Mendaftar untuk buletin Klub Buku



Tanpa menyelidiki secara spesifik, Mackintosh menciptakan lingkungan yang tidak bersahabat yang merusak semua hubungan. Calla bergabung dengan beberapa wanita hamil ilegal lainnya menuju perbatasan (tampaknya ada alternatif untuk negaranya yang ditilang), tetapi mereka tidak sepenuhnya percaya satu sama lain, dan kesudahan novel yang suram menunjukkan bahwa mereka punya alasan untuk tidak mempercayainya. Pengungkapan bahwa salah satu band mereka, Marisol, telah menjadi dokter sebelum dia hamil memperjelas bahwa ini bukan kisah sederhana tentang pria yang menindas wanita.

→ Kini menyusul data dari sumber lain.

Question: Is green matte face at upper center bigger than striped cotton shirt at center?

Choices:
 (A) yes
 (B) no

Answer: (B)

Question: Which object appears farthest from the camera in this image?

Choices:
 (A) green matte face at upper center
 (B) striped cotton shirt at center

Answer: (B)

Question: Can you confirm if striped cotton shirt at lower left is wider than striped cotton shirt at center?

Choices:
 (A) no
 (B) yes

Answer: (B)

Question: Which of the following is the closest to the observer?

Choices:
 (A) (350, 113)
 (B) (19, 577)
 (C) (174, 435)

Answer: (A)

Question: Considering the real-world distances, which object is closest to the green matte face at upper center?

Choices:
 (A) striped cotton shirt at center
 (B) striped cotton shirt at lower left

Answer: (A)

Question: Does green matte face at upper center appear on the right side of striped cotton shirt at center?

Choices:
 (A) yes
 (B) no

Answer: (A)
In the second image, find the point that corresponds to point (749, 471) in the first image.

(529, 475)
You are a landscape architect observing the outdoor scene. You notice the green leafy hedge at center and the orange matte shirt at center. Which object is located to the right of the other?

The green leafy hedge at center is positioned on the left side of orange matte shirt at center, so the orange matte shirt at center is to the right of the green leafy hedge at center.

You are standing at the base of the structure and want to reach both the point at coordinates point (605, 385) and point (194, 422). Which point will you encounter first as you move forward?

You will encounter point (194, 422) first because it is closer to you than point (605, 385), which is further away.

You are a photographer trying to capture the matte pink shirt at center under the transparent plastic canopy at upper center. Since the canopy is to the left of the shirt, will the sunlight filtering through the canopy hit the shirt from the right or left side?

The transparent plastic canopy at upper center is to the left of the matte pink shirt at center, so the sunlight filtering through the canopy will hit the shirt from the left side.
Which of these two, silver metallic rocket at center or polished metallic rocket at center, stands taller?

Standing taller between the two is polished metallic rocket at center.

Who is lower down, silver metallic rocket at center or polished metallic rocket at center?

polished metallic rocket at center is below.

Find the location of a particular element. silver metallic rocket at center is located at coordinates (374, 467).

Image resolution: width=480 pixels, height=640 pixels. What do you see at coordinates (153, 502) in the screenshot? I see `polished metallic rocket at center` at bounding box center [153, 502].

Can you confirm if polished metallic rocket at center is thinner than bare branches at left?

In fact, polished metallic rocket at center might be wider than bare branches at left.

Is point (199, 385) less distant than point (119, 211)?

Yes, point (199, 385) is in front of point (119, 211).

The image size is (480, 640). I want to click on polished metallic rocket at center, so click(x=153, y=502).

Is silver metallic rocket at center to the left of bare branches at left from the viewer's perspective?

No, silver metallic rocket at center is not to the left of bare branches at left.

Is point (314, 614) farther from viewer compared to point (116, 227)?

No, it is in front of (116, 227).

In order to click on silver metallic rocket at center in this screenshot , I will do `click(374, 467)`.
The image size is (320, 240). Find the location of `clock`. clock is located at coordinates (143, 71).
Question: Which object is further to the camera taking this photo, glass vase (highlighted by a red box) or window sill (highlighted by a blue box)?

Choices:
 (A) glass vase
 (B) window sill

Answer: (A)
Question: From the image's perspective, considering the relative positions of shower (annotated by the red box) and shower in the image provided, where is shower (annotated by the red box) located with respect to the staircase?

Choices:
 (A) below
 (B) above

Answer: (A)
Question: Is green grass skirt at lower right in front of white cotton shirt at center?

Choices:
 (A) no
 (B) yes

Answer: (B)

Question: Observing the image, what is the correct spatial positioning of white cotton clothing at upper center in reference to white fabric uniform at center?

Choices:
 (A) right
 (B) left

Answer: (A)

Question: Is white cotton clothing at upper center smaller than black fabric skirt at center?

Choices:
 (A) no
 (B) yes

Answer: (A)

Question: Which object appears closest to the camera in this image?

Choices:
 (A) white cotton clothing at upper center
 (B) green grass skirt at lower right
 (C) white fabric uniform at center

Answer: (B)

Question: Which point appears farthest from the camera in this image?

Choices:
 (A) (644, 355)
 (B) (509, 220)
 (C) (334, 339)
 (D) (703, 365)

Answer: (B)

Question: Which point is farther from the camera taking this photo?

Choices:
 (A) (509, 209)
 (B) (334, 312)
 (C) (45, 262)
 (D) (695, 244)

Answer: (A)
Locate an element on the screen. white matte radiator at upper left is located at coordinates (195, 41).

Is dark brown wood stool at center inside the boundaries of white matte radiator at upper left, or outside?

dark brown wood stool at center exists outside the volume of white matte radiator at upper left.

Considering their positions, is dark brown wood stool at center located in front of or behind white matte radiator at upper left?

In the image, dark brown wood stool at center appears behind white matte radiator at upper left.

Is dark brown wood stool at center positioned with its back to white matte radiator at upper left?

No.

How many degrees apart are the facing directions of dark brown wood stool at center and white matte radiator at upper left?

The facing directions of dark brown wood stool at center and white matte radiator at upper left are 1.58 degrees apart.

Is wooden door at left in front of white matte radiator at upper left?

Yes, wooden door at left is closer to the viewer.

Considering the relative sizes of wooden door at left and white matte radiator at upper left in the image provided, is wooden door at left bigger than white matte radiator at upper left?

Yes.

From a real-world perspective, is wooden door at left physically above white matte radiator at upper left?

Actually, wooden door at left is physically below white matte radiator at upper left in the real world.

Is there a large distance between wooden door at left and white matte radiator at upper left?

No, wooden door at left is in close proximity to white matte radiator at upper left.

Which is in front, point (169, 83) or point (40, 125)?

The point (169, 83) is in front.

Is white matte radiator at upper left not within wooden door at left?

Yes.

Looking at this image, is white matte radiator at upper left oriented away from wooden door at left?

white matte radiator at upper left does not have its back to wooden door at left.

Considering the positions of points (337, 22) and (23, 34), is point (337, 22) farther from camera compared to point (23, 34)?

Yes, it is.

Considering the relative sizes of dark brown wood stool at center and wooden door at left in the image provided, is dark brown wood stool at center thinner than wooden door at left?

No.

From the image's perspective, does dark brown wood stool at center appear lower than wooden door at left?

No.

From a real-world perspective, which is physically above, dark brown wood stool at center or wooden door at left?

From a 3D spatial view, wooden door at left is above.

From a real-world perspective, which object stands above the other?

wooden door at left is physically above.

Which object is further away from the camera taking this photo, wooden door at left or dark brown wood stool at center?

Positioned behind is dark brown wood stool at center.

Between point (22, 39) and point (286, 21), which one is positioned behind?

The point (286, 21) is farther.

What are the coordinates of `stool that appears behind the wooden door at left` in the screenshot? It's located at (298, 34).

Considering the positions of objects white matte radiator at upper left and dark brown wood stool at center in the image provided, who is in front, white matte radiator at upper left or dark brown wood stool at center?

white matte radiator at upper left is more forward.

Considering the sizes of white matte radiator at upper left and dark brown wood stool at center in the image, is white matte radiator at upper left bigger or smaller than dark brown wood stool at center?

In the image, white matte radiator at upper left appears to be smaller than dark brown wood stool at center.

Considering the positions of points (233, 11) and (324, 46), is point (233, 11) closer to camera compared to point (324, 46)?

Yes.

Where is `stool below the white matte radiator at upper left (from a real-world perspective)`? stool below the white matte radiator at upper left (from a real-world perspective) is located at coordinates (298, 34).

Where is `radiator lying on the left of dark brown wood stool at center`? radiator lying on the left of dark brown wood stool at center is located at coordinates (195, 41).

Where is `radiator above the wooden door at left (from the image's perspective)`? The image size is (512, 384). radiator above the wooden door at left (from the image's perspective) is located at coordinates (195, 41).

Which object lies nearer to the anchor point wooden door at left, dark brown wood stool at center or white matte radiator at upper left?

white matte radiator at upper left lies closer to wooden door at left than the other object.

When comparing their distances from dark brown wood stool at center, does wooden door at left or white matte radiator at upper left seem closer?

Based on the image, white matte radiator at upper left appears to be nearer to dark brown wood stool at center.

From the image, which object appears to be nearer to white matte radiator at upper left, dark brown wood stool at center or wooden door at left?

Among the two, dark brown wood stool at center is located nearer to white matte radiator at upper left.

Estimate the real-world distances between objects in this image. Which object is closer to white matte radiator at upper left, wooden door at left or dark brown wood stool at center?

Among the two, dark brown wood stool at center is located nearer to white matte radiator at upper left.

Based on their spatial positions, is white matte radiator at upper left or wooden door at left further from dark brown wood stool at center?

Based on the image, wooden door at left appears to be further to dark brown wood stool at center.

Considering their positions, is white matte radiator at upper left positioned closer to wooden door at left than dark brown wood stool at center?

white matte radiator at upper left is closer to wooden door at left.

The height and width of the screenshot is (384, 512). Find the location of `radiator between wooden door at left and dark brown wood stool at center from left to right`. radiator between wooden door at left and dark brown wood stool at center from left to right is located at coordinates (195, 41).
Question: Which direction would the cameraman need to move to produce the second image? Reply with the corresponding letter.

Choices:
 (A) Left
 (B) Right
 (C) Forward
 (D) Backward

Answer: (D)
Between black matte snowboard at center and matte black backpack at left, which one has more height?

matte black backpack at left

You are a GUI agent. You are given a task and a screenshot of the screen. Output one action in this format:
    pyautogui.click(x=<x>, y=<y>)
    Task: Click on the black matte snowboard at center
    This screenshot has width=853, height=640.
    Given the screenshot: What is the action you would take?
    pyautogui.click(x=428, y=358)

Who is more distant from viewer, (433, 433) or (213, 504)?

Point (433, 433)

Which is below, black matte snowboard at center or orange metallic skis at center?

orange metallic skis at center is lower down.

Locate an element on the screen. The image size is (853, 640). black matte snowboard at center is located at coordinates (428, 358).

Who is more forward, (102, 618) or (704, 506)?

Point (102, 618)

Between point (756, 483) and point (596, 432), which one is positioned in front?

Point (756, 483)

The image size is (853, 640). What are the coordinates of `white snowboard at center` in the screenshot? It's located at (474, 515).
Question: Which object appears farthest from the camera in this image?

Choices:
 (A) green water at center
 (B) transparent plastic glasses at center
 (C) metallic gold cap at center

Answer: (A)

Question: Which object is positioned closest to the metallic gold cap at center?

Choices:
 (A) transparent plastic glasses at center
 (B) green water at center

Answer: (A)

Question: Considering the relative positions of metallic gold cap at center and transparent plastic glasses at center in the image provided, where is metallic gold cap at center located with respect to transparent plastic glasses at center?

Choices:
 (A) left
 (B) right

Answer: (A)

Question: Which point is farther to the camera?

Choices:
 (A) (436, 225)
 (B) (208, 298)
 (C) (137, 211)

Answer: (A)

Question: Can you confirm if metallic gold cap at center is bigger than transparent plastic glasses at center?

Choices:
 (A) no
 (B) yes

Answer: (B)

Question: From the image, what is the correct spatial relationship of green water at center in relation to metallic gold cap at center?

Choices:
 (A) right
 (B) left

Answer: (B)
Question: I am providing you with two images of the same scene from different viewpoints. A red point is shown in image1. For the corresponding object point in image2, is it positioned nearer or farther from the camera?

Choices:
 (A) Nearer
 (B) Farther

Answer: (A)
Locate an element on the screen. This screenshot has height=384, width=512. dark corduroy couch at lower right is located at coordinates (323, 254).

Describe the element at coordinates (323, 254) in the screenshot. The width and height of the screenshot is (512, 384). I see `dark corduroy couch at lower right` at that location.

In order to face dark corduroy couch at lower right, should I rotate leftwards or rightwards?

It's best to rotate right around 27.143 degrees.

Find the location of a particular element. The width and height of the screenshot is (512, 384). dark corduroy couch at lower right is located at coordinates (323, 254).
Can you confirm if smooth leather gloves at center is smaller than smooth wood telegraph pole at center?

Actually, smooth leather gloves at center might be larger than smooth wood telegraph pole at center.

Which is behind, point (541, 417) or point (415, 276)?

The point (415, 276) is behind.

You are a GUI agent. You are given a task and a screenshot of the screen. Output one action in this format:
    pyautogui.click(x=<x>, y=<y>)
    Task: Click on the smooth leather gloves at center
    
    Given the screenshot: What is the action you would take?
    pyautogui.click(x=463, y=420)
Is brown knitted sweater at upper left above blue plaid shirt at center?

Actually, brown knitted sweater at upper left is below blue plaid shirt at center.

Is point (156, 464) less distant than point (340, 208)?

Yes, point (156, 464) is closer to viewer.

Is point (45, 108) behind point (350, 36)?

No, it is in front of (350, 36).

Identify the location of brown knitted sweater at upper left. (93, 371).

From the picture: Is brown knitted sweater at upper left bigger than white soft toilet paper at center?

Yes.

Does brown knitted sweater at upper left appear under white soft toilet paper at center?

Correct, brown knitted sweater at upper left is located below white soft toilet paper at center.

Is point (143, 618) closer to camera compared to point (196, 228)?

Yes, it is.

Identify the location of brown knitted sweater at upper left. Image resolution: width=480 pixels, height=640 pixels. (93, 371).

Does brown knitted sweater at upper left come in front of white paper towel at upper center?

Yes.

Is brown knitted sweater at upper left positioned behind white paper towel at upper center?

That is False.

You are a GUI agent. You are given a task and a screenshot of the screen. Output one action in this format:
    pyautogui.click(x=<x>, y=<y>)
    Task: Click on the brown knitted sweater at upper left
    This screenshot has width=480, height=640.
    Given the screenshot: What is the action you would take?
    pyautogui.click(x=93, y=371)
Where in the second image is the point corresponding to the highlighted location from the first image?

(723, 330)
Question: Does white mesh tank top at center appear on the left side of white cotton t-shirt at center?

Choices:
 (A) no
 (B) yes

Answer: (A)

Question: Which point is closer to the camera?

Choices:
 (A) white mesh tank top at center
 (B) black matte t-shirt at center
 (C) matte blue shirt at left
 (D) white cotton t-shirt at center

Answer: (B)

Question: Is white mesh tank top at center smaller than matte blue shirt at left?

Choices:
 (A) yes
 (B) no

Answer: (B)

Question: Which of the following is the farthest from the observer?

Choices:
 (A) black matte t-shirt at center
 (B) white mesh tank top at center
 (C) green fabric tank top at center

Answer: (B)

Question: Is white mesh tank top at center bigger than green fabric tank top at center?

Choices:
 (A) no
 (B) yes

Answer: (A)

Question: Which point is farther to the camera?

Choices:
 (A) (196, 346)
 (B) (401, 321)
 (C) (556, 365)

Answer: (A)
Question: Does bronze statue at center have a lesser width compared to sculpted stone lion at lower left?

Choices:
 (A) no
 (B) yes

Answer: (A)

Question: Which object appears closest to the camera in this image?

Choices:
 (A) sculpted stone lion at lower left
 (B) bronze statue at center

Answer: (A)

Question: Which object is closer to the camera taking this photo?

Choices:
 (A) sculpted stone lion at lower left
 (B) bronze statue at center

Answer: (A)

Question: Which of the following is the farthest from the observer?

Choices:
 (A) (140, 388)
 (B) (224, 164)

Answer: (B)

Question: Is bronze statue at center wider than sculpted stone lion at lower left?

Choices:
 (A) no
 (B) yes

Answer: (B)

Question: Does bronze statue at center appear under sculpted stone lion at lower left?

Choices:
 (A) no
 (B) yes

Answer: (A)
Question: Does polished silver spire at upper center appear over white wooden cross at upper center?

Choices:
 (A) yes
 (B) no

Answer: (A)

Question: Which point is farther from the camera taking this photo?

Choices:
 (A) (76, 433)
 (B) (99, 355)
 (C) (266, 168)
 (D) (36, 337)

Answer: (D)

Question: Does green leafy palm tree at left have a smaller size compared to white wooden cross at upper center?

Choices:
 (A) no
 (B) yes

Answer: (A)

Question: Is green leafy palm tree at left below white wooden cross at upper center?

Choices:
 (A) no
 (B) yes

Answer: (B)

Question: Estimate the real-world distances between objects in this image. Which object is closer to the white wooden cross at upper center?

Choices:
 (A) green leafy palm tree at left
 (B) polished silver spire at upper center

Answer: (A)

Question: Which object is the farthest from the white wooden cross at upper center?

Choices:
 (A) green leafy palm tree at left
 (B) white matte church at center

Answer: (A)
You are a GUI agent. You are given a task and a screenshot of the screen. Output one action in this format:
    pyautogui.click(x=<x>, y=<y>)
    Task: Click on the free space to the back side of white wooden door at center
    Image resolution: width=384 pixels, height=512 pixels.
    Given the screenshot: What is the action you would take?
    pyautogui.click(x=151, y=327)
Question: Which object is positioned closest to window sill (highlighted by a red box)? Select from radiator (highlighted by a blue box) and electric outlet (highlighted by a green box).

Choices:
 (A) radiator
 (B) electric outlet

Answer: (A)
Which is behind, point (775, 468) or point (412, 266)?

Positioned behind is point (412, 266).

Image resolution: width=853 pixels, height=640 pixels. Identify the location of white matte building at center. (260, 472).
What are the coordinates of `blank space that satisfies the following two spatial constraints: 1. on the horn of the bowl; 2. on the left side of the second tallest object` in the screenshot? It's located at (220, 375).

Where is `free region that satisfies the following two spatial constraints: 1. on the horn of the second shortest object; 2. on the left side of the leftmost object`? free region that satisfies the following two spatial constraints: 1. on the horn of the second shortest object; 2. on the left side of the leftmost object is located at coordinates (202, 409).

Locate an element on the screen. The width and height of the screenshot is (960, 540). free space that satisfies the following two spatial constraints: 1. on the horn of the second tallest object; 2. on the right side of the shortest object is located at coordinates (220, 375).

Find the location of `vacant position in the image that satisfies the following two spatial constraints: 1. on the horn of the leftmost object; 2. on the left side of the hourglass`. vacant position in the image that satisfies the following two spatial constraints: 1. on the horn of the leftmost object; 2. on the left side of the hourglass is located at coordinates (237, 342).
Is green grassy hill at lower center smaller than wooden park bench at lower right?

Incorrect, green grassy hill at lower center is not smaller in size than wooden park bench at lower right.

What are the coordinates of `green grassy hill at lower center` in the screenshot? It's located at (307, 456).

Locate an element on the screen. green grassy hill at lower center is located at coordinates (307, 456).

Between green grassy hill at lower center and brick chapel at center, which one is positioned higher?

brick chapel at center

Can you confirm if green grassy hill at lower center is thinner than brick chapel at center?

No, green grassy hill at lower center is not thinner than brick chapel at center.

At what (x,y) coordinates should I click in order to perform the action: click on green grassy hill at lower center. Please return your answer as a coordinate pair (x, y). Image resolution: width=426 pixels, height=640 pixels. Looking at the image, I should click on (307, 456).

Dan penambahan kelompok wanita yang mengakhiri kehamilannya menggarisbawahi poin yang telah dijelaskan Mackintosh selama ini: Tiket Biru bukan tentang apakah wanita harus memiliki bayi tetapi tentang apa yang terjadi pada manusia ketika kemampuan mereka untuk memilih ditolak . Ketika Calla akhirnya ditawari pilihan, itu pilihan yang buruk, dan Mackintosh hanya memberinya sedikit harapan untuk mengurangi kesuramannya.

Kisah Iklan berlanjut di bawah iklan

Ditulis dalam prosa klinis yang keren dan dikemas dalam paragraf pendek yang dipisahkan oleh banyak ruang putih, Blue Ticket tidak bertujuan untuk menggugah emosi kita, meskipun membahas materi yang sarat emosi. Mackintosh bergerak dalam ambivalensi dan ambiguitas, alat yang cocok untuk memetakan kemajuan Calla yang ragu-ragu menuju, jika bukan pengetahuan diri, setidaknya pengetahuan tentang apa yang dia cari.

Wendy Smith adalah penulis Drama Kehidupan Nyata: Teater Grup dan Amerika, 1931-1940.

Tiket Biru

Oleh Sophie Mackinstosh

pengujian std gratis las vegas

hari ganda. 304 hal. ,95

Catatan untuk pembaca kami

Kami adalah peserta dalam Program Associates Amazon Services LLC, program periklanan afiliasi yang dirancang untuk menyediakan sarana bagi kami untuk mendapatkan biaya dengan menautkan ke Amazon.com dan situs afiliasi.